Rnd 4: (In light gray) Ch 1, *in next ch-5 sp make [sc, hdc, 4 dc, hdc, sc], rep fr * 4 times, in last ch-5 sp make [sc, hdc, 4 dc, hdc] sl st in first ch to join.

Rnd 5: (In dark gray) Ch 7, *sk [sc, hdc, 4 dc, hdc], sc in sp bet next 2 sc, ch 6, rep fr * 4 times, ending last rep with sl st in first ch to join.

Rnd 6: (In light gray) Ch 1, *in next ch-6 sp make [sc, hdc, 2 dc, 2 tr, 2 dc, hdc, sc], rep fr * 4 times, in last ch-6 sp make [sc, hdc, 2 dc, 2 tr, 2 dc, hdc], sl st in first ch to join.

Now come the tricky part which are the six outer petals of the flower motif, shaded in dark gray, which means that it is done in a single round. Here is my interpretation of this last round:
Ch 17, sc in first sc and hdc, ch 8, turn, sc in ch-17 lp, ch 3, sc in same lp, ch 8, sc in hdc, turn, in ch-8 lp make [sc, hdc, 8 dc], ch 3, sc in ch-3 lp, ch 3, in next ch-8 lp make [8 dc, hdc, sc], sc in each of next 2 dc, sc in each of next 2 tr, sc in each of next 2 dc, sc in hdc, sc in sc, *ch 16, sc in next sc, sc in next hdc, ch 8, sc in ch-16 lp, ch 3, sc in same lp, ch 7, sc in sc next to base of start of ch-16 lp, in ch-7 lp make [sc, hdc, 8 dc], ch 3, sc in ch-3 lp, ch 3, in next ch-8 lp make [8 dc, hdc, sc], sc in each of next 8 sts, rep fr * 4 times ending last rep with sc in last 6 sts and sl st in sc to join.

Now here is an even more complex pattern found in Duplet 112, with no numbering nor shaded areas to delineate the different rounds.The chain loops are also not explicitly illustrated in the pattern but are rather indicated in terms of a line and a number under the line. The number tells you how many chains to make. This pattern is completely workable and correct. Can you figure it out?





I have made the motifs shown above to make several crocheted garments, for example, a bolero crocheted in silk-cashmere yarn. You may find the finished bolero at Silky Cashmere Bolero.

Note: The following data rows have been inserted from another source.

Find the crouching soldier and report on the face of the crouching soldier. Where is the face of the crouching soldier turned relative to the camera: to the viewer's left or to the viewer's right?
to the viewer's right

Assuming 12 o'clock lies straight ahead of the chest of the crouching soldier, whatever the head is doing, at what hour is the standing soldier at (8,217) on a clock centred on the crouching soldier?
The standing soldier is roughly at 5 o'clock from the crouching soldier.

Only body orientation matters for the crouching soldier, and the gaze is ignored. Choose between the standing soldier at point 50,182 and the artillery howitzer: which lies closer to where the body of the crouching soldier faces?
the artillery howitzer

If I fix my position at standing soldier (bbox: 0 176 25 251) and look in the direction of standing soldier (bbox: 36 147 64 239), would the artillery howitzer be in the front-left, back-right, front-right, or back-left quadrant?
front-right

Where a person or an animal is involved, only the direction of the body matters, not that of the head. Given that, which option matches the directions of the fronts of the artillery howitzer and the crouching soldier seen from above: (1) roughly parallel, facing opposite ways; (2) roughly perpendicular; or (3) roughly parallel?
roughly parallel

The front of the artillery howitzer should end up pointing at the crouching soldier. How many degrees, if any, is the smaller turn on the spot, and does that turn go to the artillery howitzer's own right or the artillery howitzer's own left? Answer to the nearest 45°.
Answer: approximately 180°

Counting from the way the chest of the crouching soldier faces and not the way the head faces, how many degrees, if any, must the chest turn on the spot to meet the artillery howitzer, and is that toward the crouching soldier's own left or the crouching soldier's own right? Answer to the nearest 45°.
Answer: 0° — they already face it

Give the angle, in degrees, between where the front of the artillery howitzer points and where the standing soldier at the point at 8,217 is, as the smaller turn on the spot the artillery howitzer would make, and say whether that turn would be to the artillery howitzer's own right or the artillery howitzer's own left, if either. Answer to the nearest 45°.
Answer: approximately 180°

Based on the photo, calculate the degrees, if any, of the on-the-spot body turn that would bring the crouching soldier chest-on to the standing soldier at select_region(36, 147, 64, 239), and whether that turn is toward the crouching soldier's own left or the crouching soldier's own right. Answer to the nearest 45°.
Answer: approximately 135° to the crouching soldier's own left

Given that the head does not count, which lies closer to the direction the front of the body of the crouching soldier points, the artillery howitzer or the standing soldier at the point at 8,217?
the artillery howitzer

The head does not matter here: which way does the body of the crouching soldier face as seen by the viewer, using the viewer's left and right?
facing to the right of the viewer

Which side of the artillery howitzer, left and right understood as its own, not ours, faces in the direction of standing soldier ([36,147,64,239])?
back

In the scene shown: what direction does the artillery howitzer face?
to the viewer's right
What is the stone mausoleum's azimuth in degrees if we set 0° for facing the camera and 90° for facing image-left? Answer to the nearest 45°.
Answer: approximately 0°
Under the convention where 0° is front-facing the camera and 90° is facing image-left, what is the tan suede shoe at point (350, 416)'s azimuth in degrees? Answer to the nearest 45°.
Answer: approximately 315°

Improvisation and Free-Form

I think that key to understanding and creating from patterns found in Duplet and MOD Zhurnal and the many other symbol crochet patterns found in books, magazines and websites all around the world is a freedom-loving approach to crochet. Rather than a rigid adherence to every minute detail or the demand for precision in every single stitch pattern, a pattern design is seen as a possibility and an opportunity to construct something as beautiful as – or even more beautiful than – the finished objects presented with the patterns.